On the other end of the real-life response is of course the vox populi, the voice of the people, and the irony here is that this very voice was deliberately and systematically pressured into silence. I’m not talking about censorship, but rather spoilers, and how dropping them became, for a little while, completely beyond the pale. In the leadup to the final season of Thrones, coming out alongside Avengers: Endgame (the culmination of a good eleven years of incredibly successful Marvel adaptations), unmarked spoilers for either were considered more shocking and taboo than most curse words. If you really wanted to hurt someone, then your go-to option wouldn’t be to strike them or make vulgar suggestions about their mother, instead you’d spoil one of these popular works of fiction. It’d be a clear improvement if we hadn’t mutually decided to take it all so very seriously.
However, those unhappy few who did have the final season spoilt were first on another bandwagon – the ‘now it sucks’ camp. The vast majority of its audience were praising it to the rafters until, suddenly, they weren’t. There had been a degree of criticism of the show before, but this was largely limited to particularly egregious plotlines, whereas come the eighth season a lot of people thought the spoilers were bunkum on the basis that they sounded unbelievably bad. Many HBO series’ before Thrones have been slow-burners, but Thrones, more than most, was selling itself on the idea that when the climax came, it would be earth-shattering.
(A concept nicely parodied by South Park all the way back in 2013, when they depicted George R.R. Martin bouncing around, insisting there was something awesome on the way, which obliged everyone listening to sit through his extended and over-excited descriptions of the characters’ penises.)

> [COMPLETE THE FOLLOWING]:
(1) Duplicate the passage on Thrones spoilers, starting with "On the other" and going on through "so very seriously.".
(2) In the passage on Thrones spoilers, which film came out alongside the final season of Thrones?
(3) Carry the passage on Thrones spoilers forward from where it stops.

> [RECORDED INFORMATION]:
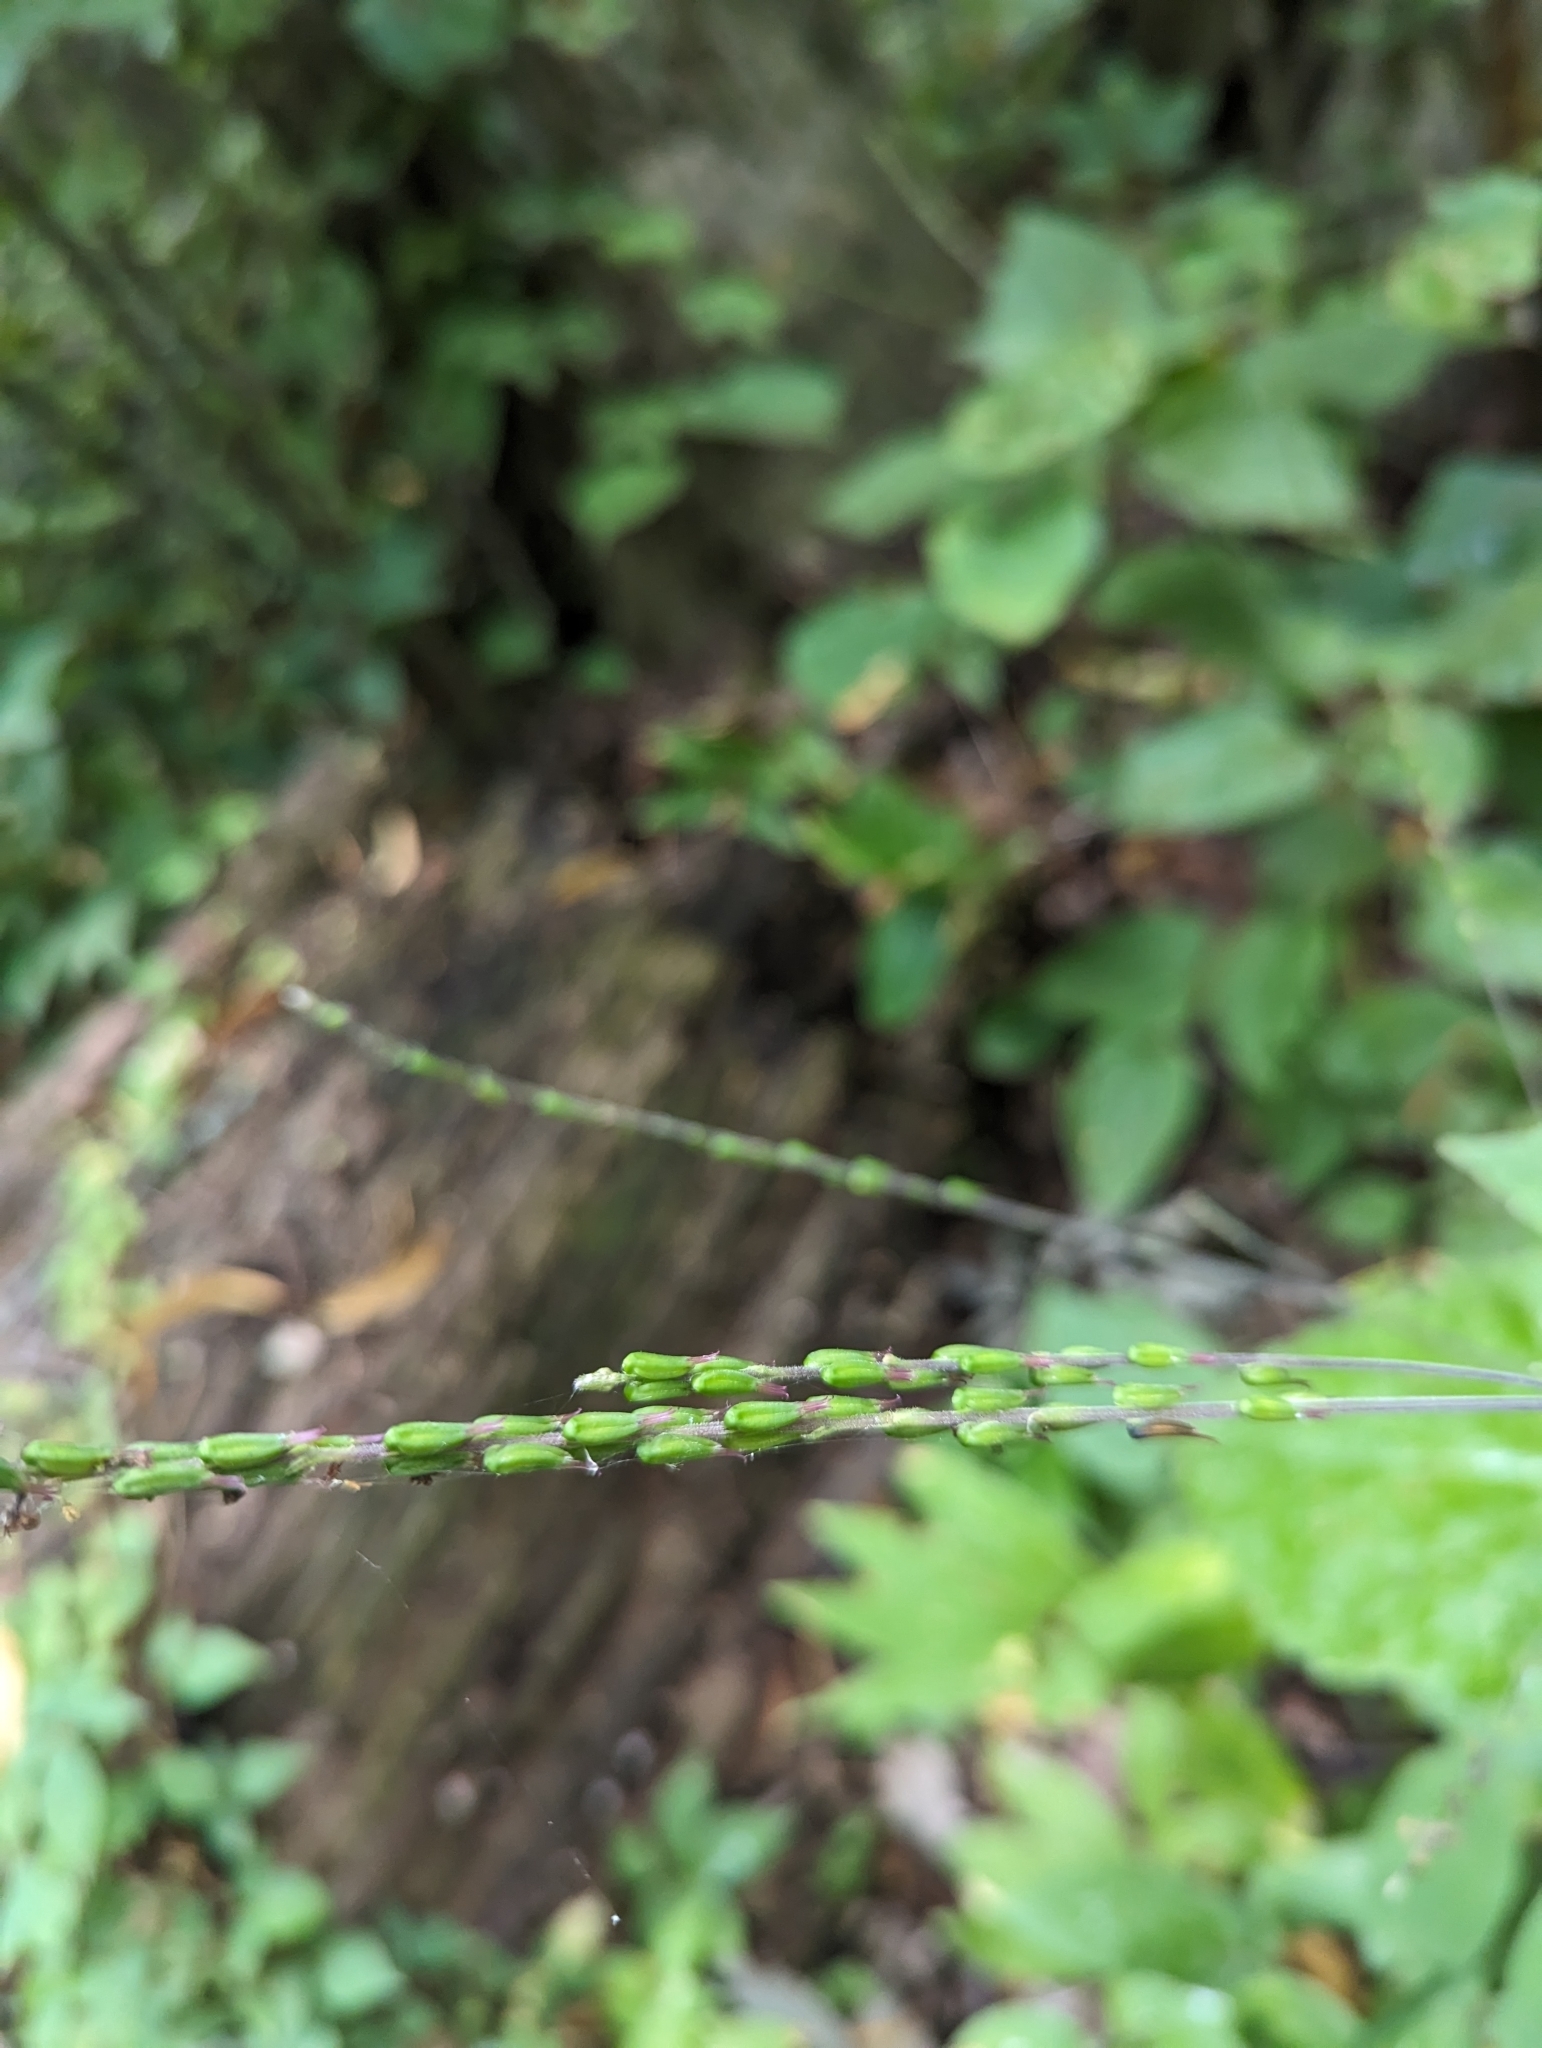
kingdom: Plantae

> [ANSWERS PROVIDED]:
(1)
On the other end of the real-life response is of course the vox populi, the voice of the people, and the irony here is that this very voice was deliberately and systematically pressured into silence. I’m not talking about censorship, but rather spoilers, and how dropping them became, for a little while, completely beyond the pale. In the leadup to the final season of Thrones, coming out alongside Avengers: Endgame (the culmination of a good eleven years of incredibly successful Marvel adaptations), unmarked spoilers for either were considered more shocking and taboo than most curse words. If you really wanted to hurt someone, then your go-to option wouldn’t be to strike them or make vulgar suggestions about their mother, instead you’d spoil one of these popular works of fiction. It’d be a clear improvement if we hadn’t mutually decided to take it all so very seriously.

(2) Avengers: Endgame.

(3)
But then the climax came, and it turned out that the years’ worth of what was supposedly treading water had been markedly superior, and all the stuff we’d been looking forward to fizzled shamefully out. Two-thirds of the dragons were paper tigers, the existential threat to all warm-blooded life on earth was neatly disposed of in a single episode, and, uh-oh, one of the good guys was a bad guy all along. All the production values in the world couldn’t make that mess better than Charles Dance and Diana Rigg, sitting in a room, acting.
Thrones, like the books it was based on, always prided itself on subverting genre expectations, with the first and most dramatic example being Ned Stark’s short and unhappy character arc. He was built up as both the image of the good noble, and also our main protagonist. Surely he’s going to win in the end. Surely he’s going to blow this whole corrupt conspiracy wide open. Surely, we declared a little desperately as he was led to the block, he’s going to be saved at the last second, even if he is played by Sean Bean.
But no. Ned lost his head, and then our replacement protagonist Robb, his son and heir, made it until season 3 in his quest for revenge before grim feudal realpolitik caught up with him too. This was characterised by some nameless but insightful online commentator as ‘the show not cheating to help the good guys’ – contra so many works of fiction in which characters are saved at the last second, where the cavalry arrives, the king issues a reprieve, the eagles turn up to fly everyone to safety, something like that. On Thrones, people faced consequences – often violent and bloody ones – for their actions.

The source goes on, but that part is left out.